American politician (born 1972)

Mia Su-Ling Gregerson-Dahle (born December 19, 1972) is an American politician. A Democrat, Gregerson has served as a member of the Washington House of Representatives from the 33rd Legislative District since 2013. She served on the SeaTac city council from 2008 to 2016.

== Early life and education ==
Gregerson was born in Taiwan. She was adopted by a United States Air Force couple and moved to the United States. She attended Highline Community College and the University of Washington, earning a degree in history. Professionally, Gregerson has worked as a surgical assistant and as a business manager in the dental industry.

==Career==

=== SeaTac city council ===
In 2007, Gregerson was elected to the SeaTac city council. In 2011, Gregerson held onto her seat on the council by a 31-vote margin against Republican Erin Sitterley.

In a 2015 re-match, Gregerson lost her re-election campaign for SeaTac City Council Position 7 with 40.90% of the votes (1512 votes). Her opponent Erin Sitterley won with 58.70% (2170 votes).

=== Washington House of Representatives ===
Gregerson was appointed to the state legislature on December 16, 2013, as the preferred candidate of the King County Council, one of three recommended by the 33rd Legislative District Democratic Precinct Committee Officers. Gregerson filled the vacancy left after Dave Upthegrove resigned from his seat in the legislature on December 16, 2013, following his election to the King County Council.

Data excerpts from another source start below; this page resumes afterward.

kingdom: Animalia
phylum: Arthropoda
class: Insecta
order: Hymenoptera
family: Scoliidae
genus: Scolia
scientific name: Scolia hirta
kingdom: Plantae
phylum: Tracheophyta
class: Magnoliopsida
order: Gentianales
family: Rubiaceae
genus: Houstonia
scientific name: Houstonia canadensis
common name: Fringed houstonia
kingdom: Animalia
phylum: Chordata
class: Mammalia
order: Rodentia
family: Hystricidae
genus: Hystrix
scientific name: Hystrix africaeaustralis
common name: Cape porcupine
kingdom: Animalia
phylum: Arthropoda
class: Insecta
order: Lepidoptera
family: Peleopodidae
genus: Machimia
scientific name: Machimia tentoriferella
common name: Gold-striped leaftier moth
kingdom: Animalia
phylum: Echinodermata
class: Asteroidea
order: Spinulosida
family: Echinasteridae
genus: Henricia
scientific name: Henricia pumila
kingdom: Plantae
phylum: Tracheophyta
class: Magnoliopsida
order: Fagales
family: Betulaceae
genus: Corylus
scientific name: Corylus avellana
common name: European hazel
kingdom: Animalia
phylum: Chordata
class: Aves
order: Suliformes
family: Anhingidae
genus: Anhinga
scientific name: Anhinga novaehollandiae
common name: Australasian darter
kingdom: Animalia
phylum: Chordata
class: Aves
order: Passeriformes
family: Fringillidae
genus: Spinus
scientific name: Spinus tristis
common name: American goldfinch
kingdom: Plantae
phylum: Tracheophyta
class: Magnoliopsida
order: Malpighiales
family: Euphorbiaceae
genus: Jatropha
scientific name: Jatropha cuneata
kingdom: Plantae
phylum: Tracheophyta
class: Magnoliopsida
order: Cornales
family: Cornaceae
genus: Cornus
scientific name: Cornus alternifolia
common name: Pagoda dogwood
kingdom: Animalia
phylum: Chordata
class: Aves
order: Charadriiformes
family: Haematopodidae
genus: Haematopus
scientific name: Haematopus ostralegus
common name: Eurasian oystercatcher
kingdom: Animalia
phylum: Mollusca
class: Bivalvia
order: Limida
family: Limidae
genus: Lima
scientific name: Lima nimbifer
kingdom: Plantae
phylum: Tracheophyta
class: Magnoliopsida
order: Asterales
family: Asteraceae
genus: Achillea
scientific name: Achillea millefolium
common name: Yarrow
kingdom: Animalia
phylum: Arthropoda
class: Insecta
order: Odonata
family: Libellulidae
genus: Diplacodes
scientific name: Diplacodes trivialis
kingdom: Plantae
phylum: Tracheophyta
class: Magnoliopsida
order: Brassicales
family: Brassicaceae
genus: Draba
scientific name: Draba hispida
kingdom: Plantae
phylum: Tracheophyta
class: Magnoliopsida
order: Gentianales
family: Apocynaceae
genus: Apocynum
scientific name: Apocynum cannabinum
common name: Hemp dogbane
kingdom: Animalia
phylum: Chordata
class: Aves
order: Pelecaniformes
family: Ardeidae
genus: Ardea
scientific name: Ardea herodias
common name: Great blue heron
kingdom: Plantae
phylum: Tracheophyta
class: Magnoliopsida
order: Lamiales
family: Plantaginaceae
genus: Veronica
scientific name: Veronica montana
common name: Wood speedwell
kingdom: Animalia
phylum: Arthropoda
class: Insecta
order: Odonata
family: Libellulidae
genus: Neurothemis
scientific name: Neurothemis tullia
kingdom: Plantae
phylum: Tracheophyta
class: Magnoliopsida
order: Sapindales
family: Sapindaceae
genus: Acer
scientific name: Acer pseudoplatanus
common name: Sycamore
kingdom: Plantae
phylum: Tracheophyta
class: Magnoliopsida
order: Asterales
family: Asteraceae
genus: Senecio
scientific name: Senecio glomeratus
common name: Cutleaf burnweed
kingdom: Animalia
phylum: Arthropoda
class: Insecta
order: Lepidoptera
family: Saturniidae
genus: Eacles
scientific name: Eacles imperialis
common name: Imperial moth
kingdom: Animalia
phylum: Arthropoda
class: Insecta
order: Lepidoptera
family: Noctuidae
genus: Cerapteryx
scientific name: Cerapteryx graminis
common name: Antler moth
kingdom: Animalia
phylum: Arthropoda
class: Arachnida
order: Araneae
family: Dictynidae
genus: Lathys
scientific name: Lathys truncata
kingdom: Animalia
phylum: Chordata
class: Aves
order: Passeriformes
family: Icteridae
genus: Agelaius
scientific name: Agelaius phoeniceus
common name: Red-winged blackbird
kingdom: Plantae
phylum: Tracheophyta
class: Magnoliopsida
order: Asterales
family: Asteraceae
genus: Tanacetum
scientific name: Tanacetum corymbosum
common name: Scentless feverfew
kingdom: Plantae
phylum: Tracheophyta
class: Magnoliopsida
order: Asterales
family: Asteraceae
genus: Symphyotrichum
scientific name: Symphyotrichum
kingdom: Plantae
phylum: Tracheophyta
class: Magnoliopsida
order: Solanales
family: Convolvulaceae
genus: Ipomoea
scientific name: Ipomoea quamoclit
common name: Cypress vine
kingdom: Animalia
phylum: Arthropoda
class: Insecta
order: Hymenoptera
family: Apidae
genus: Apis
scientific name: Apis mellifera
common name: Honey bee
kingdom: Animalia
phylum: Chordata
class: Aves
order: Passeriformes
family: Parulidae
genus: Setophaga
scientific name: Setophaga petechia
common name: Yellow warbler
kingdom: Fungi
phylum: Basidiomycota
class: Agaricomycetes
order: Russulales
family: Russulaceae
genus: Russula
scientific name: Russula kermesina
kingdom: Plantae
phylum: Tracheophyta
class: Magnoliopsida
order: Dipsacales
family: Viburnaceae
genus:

In 2023, Gregerson introduced the Fair Repair Act, a digital right to repair bill. The legislation passed the state house in March 2023. Gregerson was elected to lead the House Members of Color Caucus. Gregerson cosponsored legislation that would legalize the building of accessory dwelling units (ADU) in urban growth areas to alleviate the state's housing shortage.

Additionally, in 2023, Gregerson introduced State House Bill 1784, which proposed an additional $28 million in food assistance following the February expiration of SNAP. The bill passed unanimously.

In 2025, Gregerson, along with Rep. Timm Ormsby (D-Spokane), sponsored House Bill 1475 proposing to cut the bonuses for certified Washington state teachers.